Noche y día carga con dos serios problemas para alegrarte el día. El primero se llama Tom Cruise: qué poca gracia tiene. Da igual que ponga muelles en los labios para sonreír sin desmayo, da igual que haga el payaso en las escenas de acción (¡otra persecución de coches no, por favor!), da igual que se ría de sí mismo y de sus misiones imposibles. Cruise sacó lo mejor de sí mismo en papeles desgarrados o cínicos (Nacido el 4 de julio, Collateral, Magnolia), pero como comediante no da la talla. Y, además, ya no es el treintañero al que le puedan quedar bien las acrobacias desmelenadas. Por primera vez empieza a notarse el peso del tiempo y su presencia en productos como éste empieza a ser contraproducente para ganarse al público joven. El segundo problema es el guión: de pena. Quizá la idea original, antes de que metieran mano productores y estrellas, valía algo y se acercaba al tono de ligera elegancia e inteligente brillantez de Con la muerte en los talones, pero lo que se ve en pantalla es un refrito con aceite de olvido de cientos, qué digo cientos, miles de películas parecidas con espías invulnerables, inocentes usadas como parapeto, conspiraciones para hacerse con piezas de incalculable valor (aquí una batería que dura y dura y dura...) y mucho cambio de escenario para darle un toque cosmopolita al tinglado.

Con semejantes lastres en las manos, James Mangold (un director que ya demostró que sabe lo que se trae entre planos cuando le dan buen material, véase su espléndido Tren de las 3.10 o su inmensa opera prima, Heavy) hace lo que puede, que es muy poco, porque la papeleta podría haberla resuelto cualquier director de tercera categoría sin que se notara la diferencia, aunque, al menos, hay que agradecerle que no recurra al montaje enloquecido habitual y ruede las peleas y demás con un prudente toque clásico, sin moderneces de saldo.

¿Queda algo a flote en esta bufonada que intenta parodiar sin éxito lo que dio el ídem económico a Cruise?

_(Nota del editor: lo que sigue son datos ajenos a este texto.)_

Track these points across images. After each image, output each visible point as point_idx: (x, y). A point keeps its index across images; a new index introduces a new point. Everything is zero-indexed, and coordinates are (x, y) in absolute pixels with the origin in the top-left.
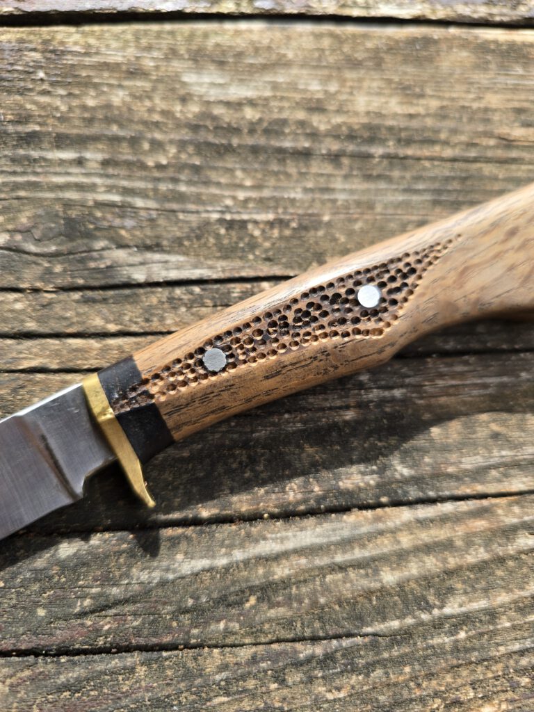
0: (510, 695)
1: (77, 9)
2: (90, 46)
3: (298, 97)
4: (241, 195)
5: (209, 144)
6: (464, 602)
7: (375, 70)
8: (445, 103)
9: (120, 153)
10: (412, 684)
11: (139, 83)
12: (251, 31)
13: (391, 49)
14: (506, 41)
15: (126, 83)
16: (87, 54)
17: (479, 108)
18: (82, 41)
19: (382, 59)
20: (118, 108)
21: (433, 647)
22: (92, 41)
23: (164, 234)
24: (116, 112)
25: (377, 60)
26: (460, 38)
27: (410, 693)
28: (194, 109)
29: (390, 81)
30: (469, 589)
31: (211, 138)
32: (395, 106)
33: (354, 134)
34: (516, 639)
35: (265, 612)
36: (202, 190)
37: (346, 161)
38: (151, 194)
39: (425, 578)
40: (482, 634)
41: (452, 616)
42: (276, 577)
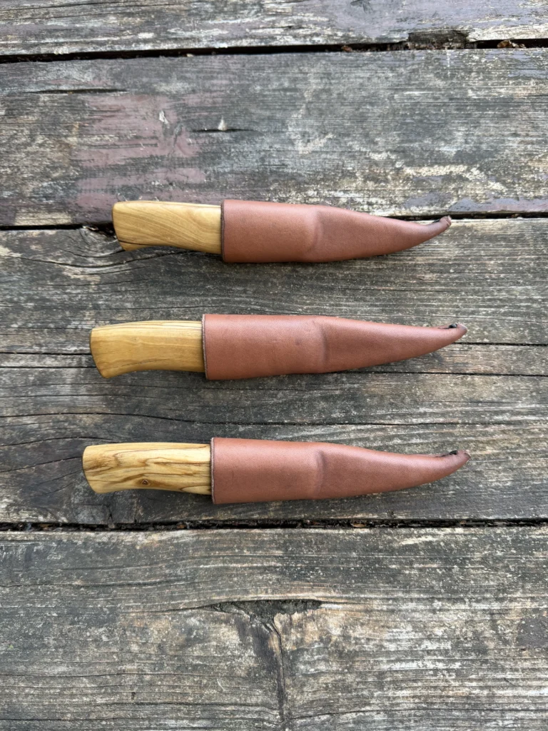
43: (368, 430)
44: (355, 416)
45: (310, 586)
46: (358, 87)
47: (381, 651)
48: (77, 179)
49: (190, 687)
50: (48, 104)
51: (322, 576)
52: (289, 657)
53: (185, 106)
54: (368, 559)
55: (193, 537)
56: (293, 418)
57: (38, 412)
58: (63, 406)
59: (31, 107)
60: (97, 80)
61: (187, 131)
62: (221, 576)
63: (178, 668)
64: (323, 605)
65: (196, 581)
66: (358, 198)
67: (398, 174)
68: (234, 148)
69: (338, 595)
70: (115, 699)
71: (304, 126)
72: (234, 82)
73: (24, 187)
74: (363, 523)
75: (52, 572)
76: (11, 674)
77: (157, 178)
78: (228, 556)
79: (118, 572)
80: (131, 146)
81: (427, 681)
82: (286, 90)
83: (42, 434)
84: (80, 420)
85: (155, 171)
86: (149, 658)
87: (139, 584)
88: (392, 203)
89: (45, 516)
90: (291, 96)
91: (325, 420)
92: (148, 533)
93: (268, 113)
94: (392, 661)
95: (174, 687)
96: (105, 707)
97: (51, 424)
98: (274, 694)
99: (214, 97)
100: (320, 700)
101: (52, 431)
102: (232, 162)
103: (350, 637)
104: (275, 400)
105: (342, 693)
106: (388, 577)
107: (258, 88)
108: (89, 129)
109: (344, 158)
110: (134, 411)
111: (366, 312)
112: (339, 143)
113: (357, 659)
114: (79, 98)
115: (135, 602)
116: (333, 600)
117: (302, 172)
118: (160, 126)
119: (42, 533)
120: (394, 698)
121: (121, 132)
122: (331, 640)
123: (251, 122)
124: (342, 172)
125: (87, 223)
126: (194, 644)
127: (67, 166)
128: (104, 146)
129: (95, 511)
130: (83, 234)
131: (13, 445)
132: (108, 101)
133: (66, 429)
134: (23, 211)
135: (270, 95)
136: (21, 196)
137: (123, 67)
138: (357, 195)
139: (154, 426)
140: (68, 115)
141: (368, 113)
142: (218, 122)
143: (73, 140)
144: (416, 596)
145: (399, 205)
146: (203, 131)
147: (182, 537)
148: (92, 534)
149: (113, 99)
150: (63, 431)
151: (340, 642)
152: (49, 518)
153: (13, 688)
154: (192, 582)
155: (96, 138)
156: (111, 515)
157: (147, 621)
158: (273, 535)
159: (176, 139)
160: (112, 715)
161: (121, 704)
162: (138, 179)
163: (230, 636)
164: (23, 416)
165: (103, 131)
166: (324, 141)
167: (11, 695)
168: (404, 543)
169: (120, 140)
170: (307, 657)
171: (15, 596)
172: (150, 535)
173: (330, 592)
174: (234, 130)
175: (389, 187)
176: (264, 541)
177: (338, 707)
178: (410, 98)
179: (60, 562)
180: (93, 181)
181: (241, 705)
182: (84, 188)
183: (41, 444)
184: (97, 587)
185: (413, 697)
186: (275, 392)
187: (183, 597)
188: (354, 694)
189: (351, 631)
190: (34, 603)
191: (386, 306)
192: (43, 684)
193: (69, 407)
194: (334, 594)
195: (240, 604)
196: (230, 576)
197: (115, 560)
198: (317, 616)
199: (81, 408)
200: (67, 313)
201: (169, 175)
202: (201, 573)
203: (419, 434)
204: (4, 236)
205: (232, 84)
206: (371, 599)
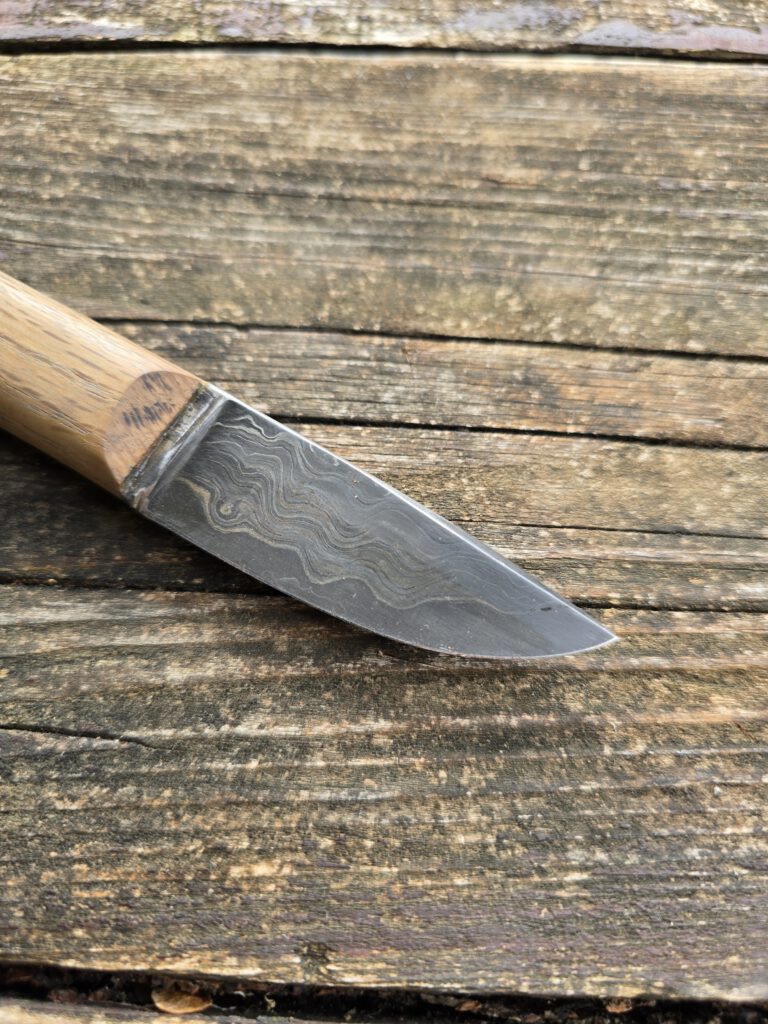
0: (300, 857)
1: (18, 37)
2: (20, 75)
3: (238, 130)
4: (135, 233)
5: (116, 178)
6: (268, 724)
7: (345, 102)
8: (425, 140)
9: (17, 184)
10: (169, 814)
11: (60, 114)
12: (205, 60)
13: (374, 79)
14: (533, 71)
15: (46, 113)
16: (14, 83)
17: (470, 146)
18: (13, 71)
19: (358, 90)
20: (29, 138)
21: (208, 771)
22: (24, 70)
23: (36, 269)
24: (26, 143)
25: (350, 90)
26: (469, 67)
27: (163, 824)
28: (113, 141)
29: (357, 115)
30: (280, 709)
31: (122, 172)
32: (357, 141)
33: (295, 172)
34: (328, 785)
35: (13, 689)
36: (94, 225)
37: (273, 200)
38: (35, 227)
39: (224, 684)
40: (281, 770)
41: (245, 738)
42: (38, 651)
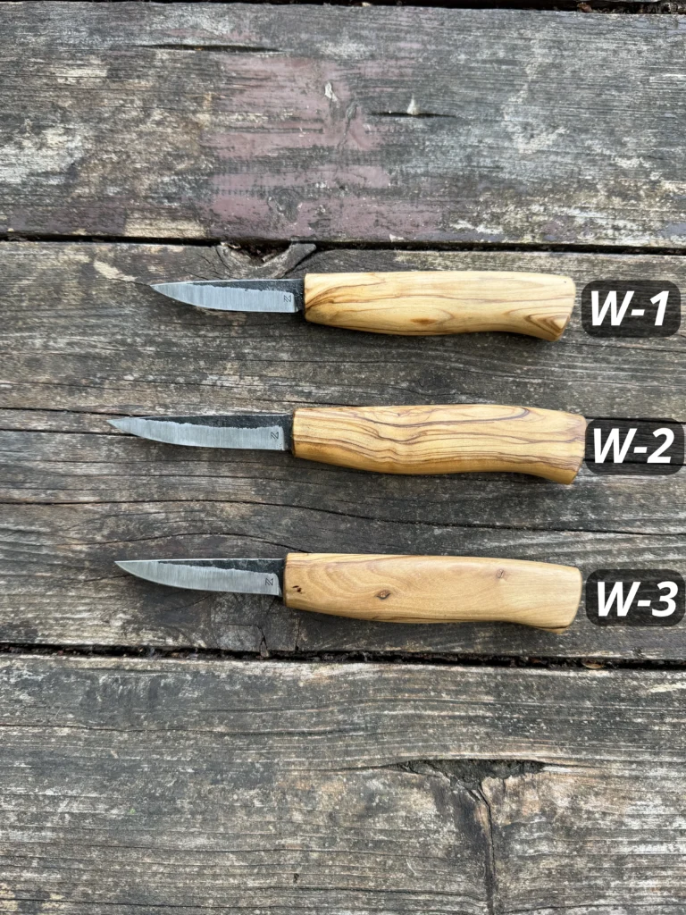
43: (609, 541)
44: (593, 521)
45: (530, 742)
46: (601, 63)
47: (620, 829)
48: (211, 174)
49: (370, 869)
50: (167, 63)
51: (546, 731)
52: (501, 834)
53: (360, 77)
54: (606, 710)
55: (374, 673)
56: (508, 520)
57: (164, 498)
58: (198, 490)
59: (143, 67)
60: (235, 33)
61: (363, 112)
62: (413, 725)
63: (355, 844)
64: (546, 768)
65: (379, 731)
66: (601, 219)
67: (653, 189)
68: (429, 140)
69: (566, 756)
70: (273, 881)
71: (526, 115)
72: (428, 47)
73: (136, 182)
74: (599, 664)
75: (185, 714)
76: (132, 846)
77: (322, 178)
78: (421, 701)
79: (275, 717)
80: (286, 131)
81: (678, 869)
82: (500, 62)
83: (170, 528)
84: (222, 511)
85: (321, 167)
86: (317, 830)
87: (302, 734)
88: (646, 229)
89: (176, 638)
90: (507, 70)
91: (552, 524)
92: (314, 665)
93: (476, 94)
94: (635, 843)
95: (349, 869)
96: (259, 892)
97: (183, 514)
98: (481, 881)
99: (401, 67)
100: (541, 890)
101: (184, 524)
102: (426, 160)
103: (580, 810)
104: (483, 494)
105: (569, 881)
106: (631, 733)
107: (463, 57)
108: (227, 102)
109: (580, 162)
110: (293, 501)
111: (609, 378)
112: (574, 141)
113: (590, 839)
114: (211, 57)
115: (297, 757)
116: (559, 762)
117: (523, 179)
118: (327, 104)
119: (171, 661)
120: (636, 890)
121: (272, 110)
122: (555, 813)
123: (453, 105)
124: (578, 182)
125: (226, 239)
126: (376, 815)
127: (196, 154)
128: (248, 129)
129: (243, 633)
130: (221, 253)
131: (130, 541)
132: (253, 64)
133: (202, 521)
134: (136, 215)
135: (479, 68)
136: (133, 194)
137: (272, 15)
138: (599, 215)
139: (319, 522)
140: (197, 81)
141: (613, 101)
142: (407, 102)
143: (204, 118)
144: (668, 759)
145: (655, 232)
146: (386, 114)
147: (360, 672)
148: (240, 664)
149: (260, 62)
150: (199, 524)
151: (567, 817)
152: (181, 642)
153: (137, 864)
154: (373, 735)
155: (236, 116)
156: (264, 639)
157: (314, 782)
158: (481, 675)
159: (348, 124)
160: (268, 902)
161: (279, 888)
162: (296, 178)
163: (424, 805)
164: (144, 501)
165: (246, 108)
166: (553, 137)
167: (133, 873)
168: (653, 691)
169: (270, 122)
170: (524, 834)
171: (136, 744)
172: (316, 668)
173: (556, 752)
174: (429, 115)
175: (642, 206)
176: (469, 682)
177: (564, 900)
178: (671, 82)
179: (196, 701)
180: (235, 178)
181: (438, 893)
182: (221, 187)
183: (169, 541)
184: (247, 735)
185: (661, 889)
186: (484, 483)
187: (362, 752)
188: (584, 883)
189: (582, 803)
190: (162, 754)
191: (636, 370)
192: (176, 859)
193: (208, 493)
194: (561, 754)
195: (436, 764)
196: (424, 726)
197: (272, 700)
198: (538, 782)
199: (222, 493)
200: (202, 363)
201: (340, 175)
202: (386, 721)
203: (676, 548)
204: (110, 251)
205: (425, 50)
206: (608, 761)
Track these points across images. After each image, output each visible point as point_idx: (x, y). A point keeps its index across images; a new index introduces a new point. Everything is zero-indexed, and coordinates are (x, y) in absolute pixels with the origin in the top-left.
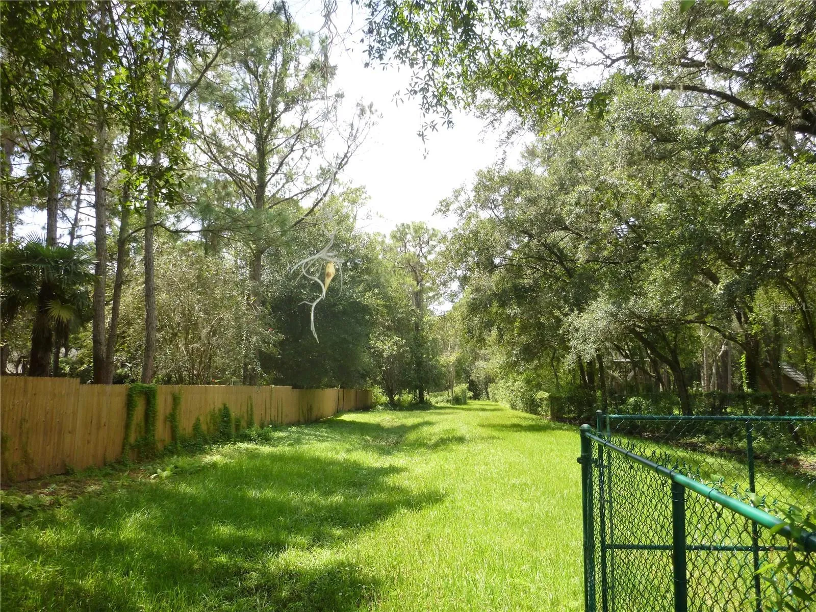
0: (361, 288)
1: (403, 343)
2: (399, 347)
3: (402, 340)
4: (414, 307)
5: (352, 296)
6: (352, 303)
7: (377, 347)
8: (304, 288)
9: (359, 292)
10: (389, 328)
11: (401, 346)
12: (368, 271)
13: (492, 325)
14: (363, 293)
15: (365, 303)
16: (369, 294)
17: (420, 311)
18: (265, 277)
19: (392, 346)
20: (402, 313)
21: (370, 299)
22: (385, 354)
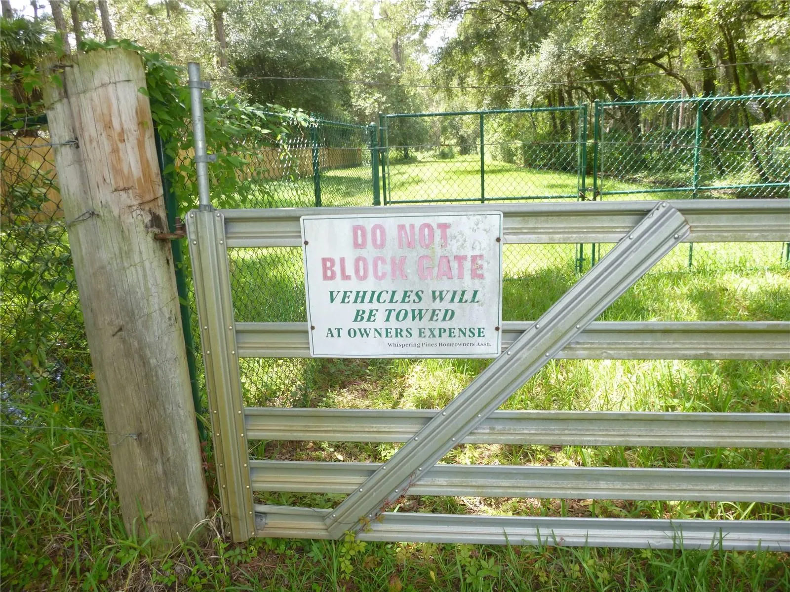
0: (327, 42)
1: (384, 100)
2: (380, 104)
3: (383, 97)
4: (394, 62)
5: (318, 52)
6: (319, 59)
7: (360, 105)
8: (270, 46)
9: (325, 47)
10: (370, 86)
11: (383, 103)
12: (335, 24)
13: (453, 75)
14: (329, 48)
15: (332, 58)
16: (335, 49)
17: (400, 65)
18: (232, 38)
19: (373, 103)
20: (381, 69)
21: (336, 54)
22: (367, 112)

Sí: Cameron Díaz. Su papel es inconsistente, vale, pero ella es lo único con cierto encanto de este barullo de idas y venidas, carreras y corridas. La madurez ya se ha asentado en su cara y pide a gritos que le empiecen a dar ya los papeles en los que pueda desarrollar un talento que salta a la vista.

Aunque la obliguen a lucir tipo en alguna escena sin venir a cuento, aunque tenga que poner carita de «oh, qué guapo eres, Tom», aunque tenga que montarse en motos a pegar tiros ridículos, aquella aparición deslumbrante de La máscara se ha convertido en una actriz hecha y derecha, y a ella le pertenecen los mejores momentos, aquellos en los que el exabrupto cómico (corramos un estúpido velo sobre los Sanfermines por las calles sevillanas) se relaja y deja paso a un cauto tono de comedia romántica, levemente melancólica, con el engaño y el desengaño como hilo de seda que une y separa a la pareja protagonista.